**What is required**
Line by line, copy the records below exactly and leave the pictures out.

**Data under study**
+ + +

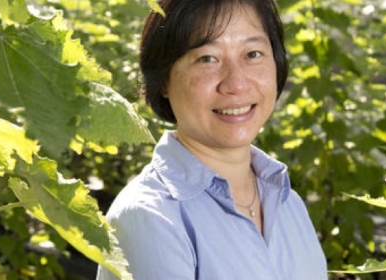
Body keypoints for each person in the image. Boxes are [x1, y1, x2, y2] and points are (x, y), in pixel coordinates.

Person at [95, 0, 328, 279]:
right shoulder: (150, 217)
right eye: (208, 58)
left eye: (253, 54)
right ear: (164, 79)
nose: (237, 83)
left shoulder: (288, 202)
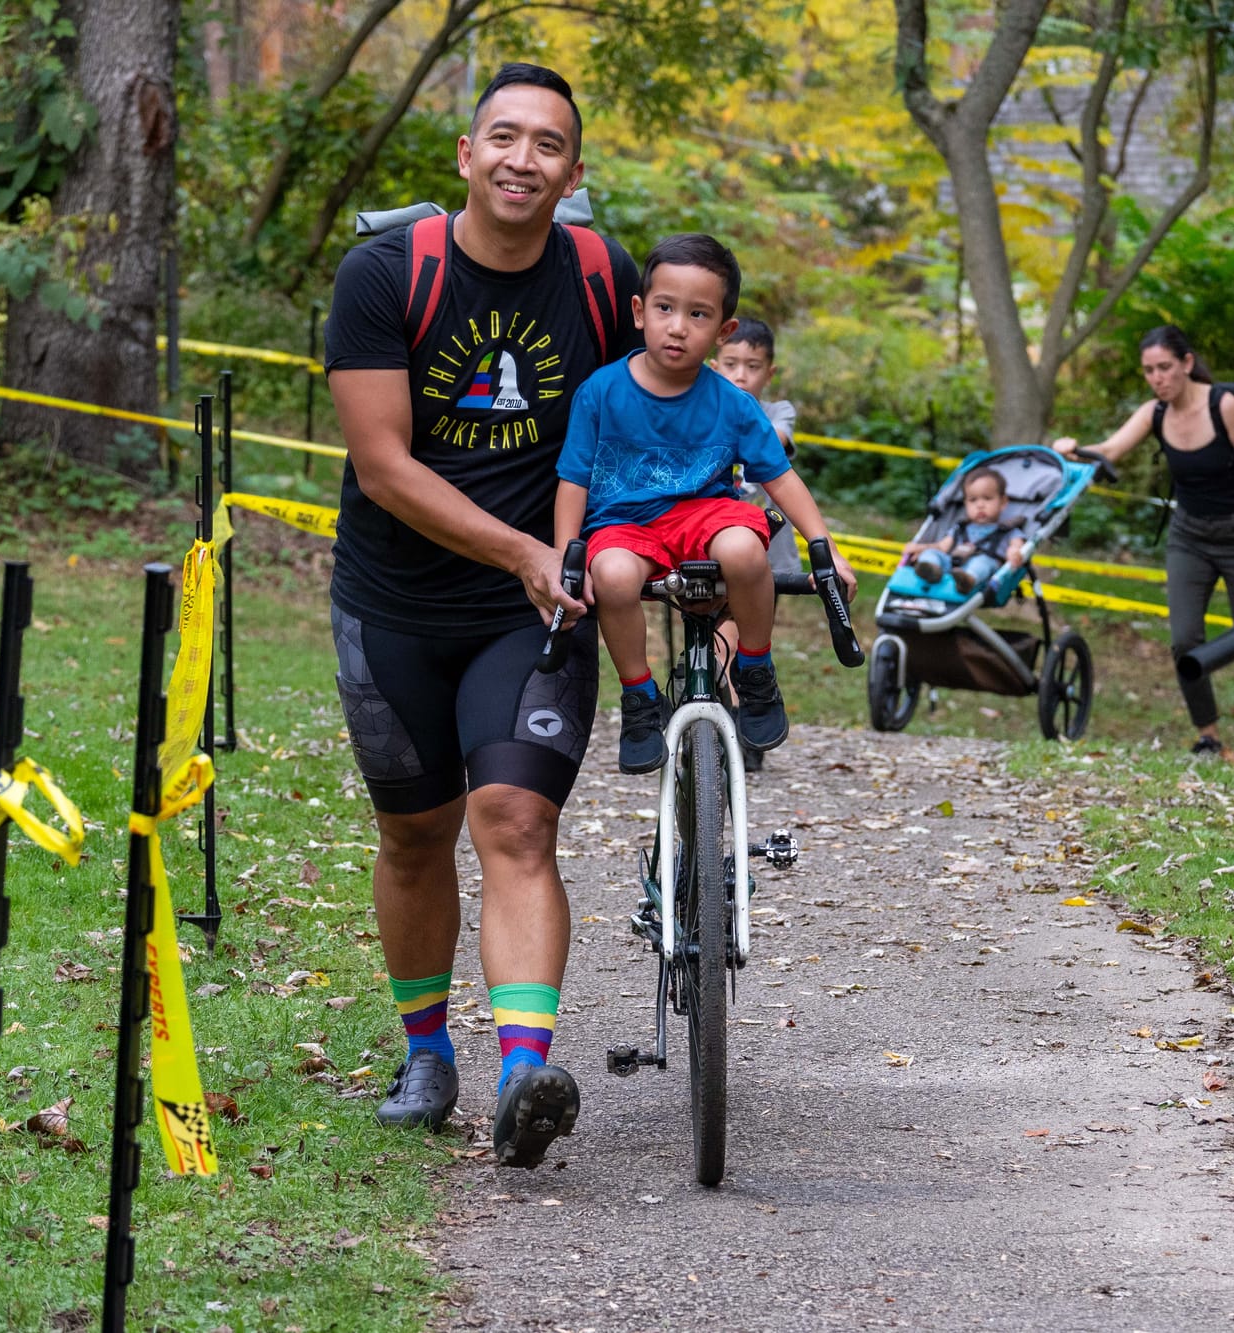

+ + +

**Result for this exercise**
Body keypoints for each person in the image. Boxes are [x1, y1, x2, y2] and points are (x, y), in pixel coordinates.

Person at [95, 0, 328, 279]:
right shoulder: (150, 217)
right eye: (208, 58)
left eye: (253, 54)
right ear: (164, 79)
nose: (237, 83)
left shoulder: (288, 202)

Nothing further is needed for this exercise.